▸ **MATERIAL PROVIDED**

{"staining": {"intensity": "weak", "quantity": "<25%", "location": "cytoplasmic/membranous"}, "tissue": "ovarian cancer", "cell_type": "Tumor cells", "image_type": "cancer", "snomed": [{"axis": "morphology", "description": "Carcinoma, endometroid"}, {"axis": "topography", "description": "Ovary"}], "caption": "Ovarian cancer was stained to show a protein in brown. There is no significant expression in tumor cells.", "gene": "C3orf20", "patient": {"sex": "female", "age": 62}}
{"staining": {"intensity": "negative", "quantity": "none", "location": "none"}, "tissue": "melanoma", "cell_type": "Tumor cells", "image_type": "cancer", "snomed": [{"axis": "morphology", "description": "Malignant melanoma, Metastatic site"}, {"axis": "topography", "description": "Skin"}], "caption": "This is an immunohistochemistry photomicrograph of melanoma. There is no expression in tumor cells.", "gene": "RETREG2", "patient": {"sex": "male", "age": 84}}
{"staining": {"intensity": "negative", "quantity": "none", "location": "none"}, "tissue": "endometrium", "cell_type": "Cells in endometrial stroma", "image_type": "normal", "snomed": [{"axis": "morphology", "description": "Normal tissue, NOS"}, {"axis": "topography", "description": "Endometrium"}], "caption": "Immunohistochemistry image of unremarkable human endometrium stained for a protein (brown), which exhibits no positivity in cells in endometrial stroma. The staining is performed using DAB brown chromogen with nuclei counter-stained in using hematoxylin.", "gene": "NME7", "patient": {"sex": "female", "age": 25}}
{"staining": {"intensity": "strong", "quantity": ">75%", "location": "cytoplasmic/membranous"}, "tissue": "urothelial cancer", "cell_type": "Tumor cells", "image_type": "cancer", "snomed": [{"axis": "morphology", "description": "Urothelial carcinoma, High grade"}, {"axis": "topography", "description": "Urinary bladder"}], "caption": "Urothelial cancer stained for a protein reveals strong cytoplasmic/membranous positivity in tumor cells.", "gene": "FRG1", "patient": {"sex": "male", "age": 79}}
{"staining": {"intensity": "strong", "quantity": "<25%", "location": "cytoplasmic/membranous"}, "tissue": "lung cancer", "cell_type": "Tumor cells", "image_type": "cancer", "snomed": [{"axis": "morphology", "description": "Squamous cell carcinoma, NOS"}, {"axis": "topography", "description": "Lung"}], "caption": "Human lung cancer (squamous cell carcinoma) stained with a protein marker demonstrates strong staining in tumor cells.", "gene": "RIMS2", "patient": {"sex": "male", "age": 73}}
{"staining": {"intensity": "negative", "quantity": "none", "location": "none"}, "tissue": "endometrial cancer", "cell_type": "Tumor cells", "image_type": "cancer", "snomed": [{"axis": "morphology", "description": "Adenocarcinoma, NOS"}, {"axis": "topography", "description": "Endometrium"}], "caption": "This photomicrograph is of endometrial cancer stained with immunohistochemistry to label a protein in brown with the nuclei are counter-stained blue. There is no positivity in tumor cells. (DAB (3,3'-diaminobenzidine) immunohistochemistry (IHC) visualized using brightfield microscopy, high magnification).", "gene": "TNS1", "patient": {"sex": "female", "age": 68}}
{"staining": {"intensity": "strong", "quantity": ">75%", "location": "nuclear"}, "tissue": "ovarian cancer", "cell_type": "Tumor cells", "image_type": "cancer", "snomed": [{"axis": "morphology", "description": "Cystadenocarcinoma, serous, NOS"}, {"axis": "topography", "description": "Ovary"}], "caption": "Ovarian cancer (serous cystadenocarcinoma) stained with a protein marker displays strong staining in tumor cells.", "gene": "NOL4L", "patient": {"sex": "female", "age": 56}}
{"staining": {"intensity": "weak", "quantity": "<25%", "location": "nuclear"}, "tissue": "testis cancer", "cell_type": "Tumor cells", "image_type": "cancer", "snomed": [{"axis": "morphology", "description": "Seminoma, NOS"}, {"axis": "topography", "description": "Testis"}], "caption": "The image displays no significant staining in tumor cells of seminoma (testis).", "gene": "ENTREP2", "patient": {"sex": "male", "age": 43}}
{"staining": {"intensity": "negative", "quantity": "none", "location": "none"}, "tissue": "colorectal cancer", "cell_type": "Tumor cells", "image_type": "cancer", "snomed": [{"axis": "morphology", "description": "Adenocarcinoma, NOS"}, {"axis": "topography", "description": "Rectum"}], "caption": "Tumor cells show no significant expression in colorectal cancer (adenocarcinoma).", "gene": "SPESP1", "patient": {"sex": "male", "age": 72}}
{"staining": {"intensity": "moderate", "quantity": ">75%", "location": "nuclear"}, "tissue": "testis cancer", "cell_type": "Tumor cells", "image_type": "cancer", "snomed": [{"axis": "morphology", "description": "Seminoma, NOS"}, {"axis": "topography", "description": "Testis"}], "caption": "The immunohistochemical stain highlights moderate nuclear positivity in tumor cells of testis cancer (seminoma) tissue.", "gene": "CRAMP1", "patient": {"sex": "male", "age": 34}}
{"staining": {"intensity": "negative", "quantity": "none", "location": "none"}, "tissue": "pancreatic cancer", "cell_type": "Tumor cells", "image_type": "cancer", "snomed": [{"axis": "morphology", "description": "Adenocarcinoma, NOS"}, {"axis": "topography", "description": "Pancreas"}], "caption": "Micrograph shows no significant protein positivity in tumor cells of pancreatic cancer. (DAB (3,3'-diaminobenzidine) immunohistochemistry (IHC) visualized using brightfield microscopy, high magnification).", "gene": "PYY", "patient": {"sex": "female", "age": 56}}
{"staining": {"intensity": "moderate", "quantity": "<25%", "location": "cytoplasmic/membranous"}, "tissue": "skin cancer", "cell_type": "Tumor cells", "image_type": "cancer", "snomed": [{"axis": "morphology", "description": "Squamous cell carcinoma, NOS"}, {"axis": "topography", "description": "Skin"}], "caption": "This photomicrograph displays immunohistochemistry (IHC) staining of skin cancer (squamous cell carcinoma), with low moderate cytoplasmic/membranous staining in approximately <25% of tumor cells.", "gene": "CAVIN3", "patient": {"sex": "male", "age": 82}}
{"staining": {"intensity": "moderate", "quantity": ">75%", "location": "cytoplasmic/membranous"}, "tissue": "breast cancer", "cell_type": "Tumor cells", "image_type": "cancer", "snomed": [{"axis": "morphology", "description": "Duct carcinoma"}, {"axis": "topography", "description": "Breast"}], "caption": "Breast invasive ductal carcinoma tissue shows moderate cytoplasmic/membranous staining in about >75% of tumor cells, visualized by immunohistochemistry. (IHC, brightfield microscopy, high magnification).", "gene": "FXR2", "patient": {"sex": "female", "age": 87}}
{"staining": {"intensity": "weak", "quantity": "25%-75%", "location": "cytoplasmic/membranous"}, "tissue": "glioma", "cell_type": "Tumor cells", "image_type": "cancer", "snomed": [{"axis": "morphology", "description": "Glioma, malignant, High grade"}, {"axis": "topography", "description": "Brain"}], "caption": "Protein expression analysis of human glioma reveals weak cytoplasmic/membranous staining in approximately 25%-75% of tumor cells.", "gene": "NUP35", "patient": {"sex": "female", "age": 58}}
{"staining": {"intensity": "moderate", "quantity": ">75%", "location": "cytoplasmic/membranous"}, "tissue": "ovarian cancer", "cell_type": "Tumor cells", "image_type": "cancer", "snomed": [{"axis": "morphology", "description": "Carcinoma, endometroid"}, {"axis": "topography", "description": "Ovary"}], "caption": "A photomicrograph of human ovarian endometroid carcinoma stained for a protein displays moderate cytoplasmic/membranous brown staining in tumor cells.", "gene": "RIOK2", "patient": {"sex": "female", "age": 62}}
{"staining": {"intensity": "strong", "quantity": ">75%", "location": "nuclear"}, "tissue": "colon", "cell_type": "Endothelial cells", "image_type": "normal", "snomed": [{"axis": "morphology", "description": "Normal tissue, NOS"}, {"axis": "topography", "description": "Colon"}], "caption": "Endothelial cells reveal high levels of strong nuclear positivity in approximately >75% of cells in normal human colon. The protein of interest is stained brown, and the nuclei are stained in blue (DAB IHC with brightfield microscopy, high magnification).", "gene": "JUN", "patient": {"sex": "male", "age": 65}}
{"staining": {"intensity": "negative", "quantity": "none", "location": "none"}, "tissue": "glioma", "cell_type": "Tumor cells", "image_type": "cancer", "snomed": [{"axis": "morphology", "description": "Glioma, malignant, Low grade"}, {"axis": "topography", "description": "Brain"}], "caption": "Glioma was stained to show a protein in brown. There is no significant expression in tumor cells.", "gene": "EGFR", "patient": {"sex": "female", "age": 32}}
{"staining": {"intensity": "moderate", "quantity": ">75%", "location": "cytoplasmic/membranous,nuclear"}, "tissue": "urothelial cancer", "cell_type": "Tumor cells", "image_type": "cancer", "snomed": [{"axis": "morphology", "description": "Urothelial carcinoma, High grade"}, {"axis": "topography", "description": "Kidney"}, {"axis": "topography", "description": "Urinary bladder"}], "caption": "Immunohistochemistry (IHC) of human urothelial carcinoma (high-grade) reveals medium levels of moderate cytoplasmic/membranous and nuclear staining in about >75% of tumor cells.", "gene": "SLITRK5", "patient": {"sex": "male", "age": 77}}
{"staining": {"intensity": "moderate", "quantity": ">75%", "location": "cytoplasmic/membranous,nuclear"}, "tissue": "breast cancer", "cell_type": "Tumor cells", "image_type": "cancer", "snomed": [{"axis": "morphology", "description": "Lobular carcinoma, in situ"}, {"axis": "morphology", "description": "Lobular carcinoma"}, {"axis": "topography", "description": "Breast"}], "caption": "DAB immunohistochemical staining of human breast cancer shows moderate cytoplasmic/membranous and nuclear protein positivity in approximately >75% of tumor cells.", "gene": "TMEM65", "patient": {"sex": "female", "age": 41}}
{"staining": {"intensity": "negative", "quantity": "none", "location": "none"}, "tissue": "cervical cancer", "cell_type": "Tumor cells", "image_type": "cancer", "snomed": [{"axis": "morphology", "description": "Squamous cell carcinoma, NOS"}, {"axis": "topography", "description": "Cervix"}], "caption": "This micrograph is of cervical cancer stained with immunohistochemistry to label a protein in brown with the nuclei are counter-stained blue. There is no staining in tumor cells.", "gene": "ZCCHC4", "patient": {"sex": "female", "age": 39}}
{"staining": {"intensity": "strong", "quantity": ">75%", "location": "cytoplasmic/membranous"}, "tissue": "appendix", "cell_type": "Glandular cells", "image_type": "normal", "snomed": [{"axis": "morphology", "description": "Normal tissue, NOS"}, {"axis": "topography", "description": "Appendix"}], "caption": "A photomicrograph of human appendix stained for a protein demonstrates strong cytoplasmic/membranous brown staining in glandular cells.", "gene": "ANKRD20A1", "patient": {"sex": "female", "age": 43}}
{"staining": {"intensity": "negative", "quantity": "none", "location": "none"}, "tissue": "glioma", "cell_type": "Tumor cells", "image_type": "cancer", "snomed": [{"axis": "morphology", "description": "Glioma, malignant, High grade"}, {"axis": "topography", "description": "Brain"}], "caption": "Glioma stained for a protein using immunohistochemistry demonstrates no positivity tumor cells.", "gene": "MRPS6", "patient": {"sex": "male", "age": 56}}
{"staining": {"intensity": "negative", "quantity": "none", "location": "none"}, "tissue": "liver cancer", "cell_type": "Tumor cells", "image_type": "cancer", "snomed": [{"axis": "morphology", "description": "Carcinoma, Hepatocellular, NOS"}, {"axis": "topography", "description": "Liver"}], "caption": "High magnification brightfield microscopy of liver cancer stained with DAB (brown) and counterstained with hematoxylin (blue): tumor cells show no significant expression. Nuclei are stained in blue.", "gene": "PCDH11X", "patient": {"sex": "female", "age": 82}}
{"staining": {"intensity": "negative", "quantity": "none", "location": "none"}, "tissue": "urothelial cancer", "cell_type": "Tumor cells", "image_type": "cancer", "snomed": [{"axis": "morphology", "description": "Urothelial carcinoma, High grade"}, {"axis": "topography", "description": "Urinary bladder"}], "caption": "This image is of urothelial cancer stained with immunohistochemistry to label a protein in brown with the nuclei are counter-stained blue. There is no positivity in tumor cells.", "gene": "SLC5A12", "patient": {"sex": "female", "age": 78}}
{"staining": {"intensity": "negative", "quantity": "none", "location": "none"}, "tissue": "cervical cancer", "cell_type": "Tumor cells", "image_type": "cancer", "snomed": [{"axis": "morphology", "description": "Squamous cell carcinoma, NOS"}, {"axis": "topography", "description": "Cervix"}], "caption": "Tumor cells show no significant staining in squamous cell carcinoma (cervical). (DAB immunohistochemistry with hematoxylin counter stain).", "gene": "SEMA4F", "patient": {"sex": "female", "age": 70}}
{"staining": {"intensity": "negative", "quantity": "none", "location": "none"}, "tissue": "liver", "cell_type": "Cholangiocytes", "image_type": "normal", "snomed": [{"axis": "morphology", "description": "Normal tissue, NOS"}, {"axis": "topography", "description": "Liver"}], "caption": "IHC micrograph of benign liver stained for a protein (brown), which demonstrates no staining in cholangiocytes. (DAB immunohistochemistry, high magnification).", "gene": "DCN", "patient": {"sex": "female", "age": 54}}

▸ **PROBLEM TO SOLVE**
Among the lines of the preceding data, which ones hold the word "Cervix"? List them.

▸ **SOLUTION FOR THIS TASK**
{"staining": {"intensity": "negative", "quantity": "none", "location": "none"}, "tissue": "cervical cancer", "cell_type": "Tumor cells", "image_type": "cancer", "snomed": [{"axis": "morphology", "description": "Squamous cell carcinoma, NOS"}, {"axis": "topography", "description": "Cervix"}], "caption": "This micrograph is of cervical cancer stained with immunohistochemistry to label a protein in brown with the nuclei are counter-stained blue. There is no staining in tumor cells.", "gene": "ZCCHC4", "patient": {"sex": "female", "age": 39}}
{"staining": {"intensity": "negative", "quantity": "none", "location": "none"}, "tissue": "cervical cancer", "cell_type": "Tumor cells", "image_type": "cancer", "snomed": [{"axis": "morphology", "description": "Squamous cell carcinoma, NOS"}, {"axis": "topography", "description": "Cervix"}], "caption": "Tumor cells show no significant staining in squamous cell carcinoma (cervical). (DAB immunohistochemistry with hematoxylin counter stain).", "gene": "SEMA4F", "patient": {"sex": "female", "age": 70}}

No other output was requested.